─── Source information ───

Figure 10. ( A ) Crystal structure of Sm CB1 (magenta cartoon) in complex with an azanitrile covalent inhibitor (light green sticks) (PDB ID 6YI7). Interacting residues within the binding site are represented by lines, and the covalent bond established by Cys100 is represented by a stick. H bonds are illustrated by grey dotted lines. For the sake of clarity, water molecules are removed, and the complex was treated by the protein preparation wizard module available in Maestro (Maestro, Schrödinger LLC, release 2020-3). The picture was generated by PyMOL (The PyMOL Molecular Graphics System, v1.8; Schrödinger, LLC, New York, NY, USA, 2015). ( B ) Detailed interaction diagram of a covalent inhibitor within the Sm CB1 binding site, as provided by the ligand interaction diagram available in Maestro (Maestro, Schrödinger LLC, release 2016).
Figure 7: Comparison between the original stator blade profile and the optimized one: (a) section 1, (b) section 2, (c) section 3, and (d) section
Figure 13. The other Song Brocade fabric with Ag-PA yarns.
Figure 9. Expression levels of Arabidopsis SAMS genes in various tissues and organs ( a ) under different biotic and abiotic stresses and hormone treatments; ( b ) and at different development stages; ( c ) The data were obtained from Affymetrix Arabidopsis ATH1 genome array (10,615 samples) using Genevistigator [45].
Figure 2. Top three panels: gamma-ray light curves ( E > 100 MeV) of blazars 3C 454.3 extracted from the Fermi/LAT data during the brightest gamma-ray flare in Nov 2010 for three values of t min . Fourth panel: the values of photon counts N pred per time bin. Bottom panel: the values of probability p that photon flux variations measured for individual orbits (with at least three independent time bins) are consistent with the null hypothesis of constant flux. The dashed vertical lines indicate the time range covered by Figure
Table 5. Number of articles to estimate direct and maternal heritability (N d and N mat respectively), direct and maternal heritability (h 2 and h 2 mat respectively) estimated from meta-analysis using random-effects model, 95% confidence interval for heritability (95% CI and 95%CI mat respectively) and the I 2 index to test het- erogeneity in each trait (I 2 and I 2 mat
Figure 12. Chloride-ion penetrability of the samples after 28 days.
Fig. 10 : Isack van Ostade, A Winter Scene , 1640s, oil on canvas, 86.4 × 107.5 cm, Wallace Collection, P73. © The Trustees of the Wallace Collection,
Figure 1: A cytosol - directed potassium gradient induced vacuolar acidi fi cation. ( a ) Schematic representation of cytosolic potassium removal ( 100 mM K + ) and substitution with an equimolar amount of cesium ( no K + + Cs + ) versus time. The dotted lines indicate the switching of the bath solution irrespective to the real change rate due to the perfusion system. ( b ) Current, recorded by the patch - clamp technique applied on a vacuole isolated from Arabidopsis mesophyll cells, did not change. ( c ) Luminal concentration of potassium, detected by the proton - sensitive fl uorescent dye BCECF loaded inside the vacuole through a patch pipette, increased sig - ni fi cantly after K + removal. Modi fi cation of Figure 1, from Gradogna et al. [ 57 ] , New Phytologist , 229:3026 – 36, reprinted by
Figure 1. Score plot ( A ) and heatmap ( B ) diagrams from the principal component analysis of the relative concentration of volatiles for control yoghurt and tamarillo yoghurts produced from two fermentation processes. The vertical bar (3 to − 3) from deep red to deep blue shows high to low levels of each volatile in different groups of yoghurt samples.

───

→ What to do
When you have gone through the records above, say how many lines include the word "levels", and write nothing besides that number.

→ Exercise result
2